The jury returned a defense verdict, but the appellate court entered an order granting the plaintiff a new trial after that court found the verdict to be “against the overwhelming weight of the evidence presented at trial.”
The Supreme Court noted that the fact of product exposure is a threshold question in products liability cases: “[I]t is incumbent upon the plaintiff in any products liability action to show that the defendant’s product was the cause of the plaintiff’s injuries.” Banks ex rel. Banks v. Sherwin-Williams Co., 134 So. 3d 706, 710 (Miss. 2014). Even accepting as true Pierce’s allegation that the warnings on the Diamond Blast sand were “grossly inadequate,” as posited by his expert, there could be no recovery if Pierce failed to prove that the Defendant’s sand “caused the damage for which recovery is sought.”

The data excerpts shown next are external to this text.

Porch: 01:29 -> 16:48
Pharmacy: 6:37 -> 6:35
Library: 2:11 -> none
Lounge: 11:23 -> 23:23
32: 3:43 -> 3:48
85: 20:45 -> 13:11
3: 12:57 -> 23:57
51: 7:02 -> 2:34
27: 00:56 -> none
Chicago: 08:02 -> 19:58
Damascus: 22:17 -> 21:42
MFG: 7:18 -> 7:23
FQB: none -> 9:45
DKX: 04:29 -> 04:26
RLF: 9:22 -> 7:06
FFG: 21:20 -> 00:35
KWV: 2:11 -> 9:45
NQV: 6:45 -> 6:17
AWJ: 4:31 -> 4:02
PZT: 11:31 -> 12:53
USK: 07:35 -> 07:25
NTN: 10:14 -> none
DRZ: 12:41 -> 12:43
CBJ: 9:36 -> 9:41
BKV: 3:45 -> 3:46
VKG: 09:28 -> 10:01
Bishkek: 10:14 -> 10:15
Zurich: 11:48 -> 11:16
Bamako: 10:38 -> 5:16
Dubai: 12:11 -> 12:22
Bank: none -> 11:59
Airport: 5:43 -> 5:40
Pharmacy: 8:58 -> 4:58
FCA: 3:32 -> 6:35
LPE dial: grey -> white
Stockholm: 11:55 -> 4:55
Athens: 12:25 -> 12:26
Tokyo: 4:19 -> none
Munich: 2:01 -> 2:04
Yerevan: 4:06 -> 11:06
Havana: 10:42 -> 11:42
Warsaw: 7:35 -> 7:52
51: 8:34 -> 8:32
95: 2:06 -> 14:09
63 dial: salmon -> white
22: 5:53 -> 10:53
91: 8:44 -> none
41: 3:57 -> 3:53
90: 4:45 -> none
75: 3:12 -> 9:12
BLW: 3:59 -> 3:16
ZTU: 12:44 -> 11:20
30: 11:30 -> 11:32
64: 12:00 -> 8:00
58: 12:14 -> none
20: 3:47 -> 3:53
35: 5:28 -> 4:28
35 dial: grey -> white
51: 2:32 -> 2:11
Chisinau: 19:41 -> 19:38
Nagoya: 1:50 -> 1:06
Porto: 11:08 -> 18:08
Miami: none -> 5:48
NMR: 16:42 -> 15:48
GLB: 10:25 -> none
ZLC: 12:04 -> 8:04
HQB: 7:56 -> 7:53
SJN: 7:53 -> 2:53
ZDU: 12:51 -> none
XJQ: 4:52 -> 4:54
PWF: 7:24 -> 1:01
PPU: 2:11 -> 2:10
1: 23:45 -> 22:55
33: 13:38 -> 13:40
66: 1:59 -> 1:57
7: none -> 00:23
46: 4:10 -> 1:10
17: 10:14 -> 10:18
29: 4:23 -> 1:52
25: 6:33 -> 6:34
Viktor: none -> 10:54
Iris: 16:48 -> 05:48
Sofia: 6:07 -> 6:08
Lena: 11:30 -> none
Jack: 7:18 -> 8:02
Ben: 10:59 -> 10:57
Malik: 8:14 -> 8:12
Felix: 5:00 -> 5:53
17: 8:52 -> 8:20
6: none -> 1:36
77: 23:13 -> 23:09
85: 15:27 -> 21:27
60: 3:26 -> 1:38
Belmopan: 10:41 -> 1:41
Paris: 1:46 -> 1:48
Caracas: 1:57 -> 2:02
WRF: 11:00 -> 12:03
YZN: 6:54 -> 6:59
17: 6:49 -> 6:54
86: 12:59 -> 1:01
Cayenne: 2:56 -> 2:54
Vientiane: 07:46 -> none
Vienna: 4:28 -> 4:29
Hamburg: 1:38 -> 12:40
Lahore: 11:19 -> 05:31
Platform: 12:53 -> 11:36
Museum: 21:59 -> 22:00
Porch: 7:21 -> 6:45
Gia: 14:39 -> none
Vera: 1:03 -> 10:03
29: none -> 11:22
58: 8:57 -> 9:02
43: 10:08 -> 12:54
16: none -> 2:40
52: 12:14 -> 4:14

Dependable contended that the evidence showed that there were only narrow time periods during which Pierce could possibly claim exposure, and that Pierce could not recall where or when he used or was exposed to Defendant’s brand of sand. While Pierce was able to identify the Dependable Abrasives bag, he could not correctly identify the sand itself. He testified that the sand was white, but there was un-contradicted testimony that this company’s sand was distinctly brown in color, due to its extraction from the red clay hills in or near Wiggins, Mississippi. There was testimony that defendant never sold sand, directly at least, to any of the companies for which Pierce had worked.
The Supreme Court decided that the circuit court had failed to analyze whether the jury’s determination of causation truly was against the overwhelming weight of the evidence. Even though evidence was presented regarding the extent of Pierce’s exposure to respirable silica, with respect to Dependable Abrasives, the evidence on product identification was mixed. Pierce remembered the bag and the warning label, but could not accurately recall the color of the sand, the very product that he alleged had caused his injuries. If he was exposed at all, the time frame in which Pierce could have worked with Defendant’s sand was minimal. Indeed, said the court, the evidence in this case was more favorable to the defense than to the plaintiff. So, under the facts presented, this jury’s conclusion cannot be said to have been “against the overwhelming weight of the trial evidence. The jury should have been permitted to pass upon the question of fact raised by this conflicting evidence, and it did so. No new trial.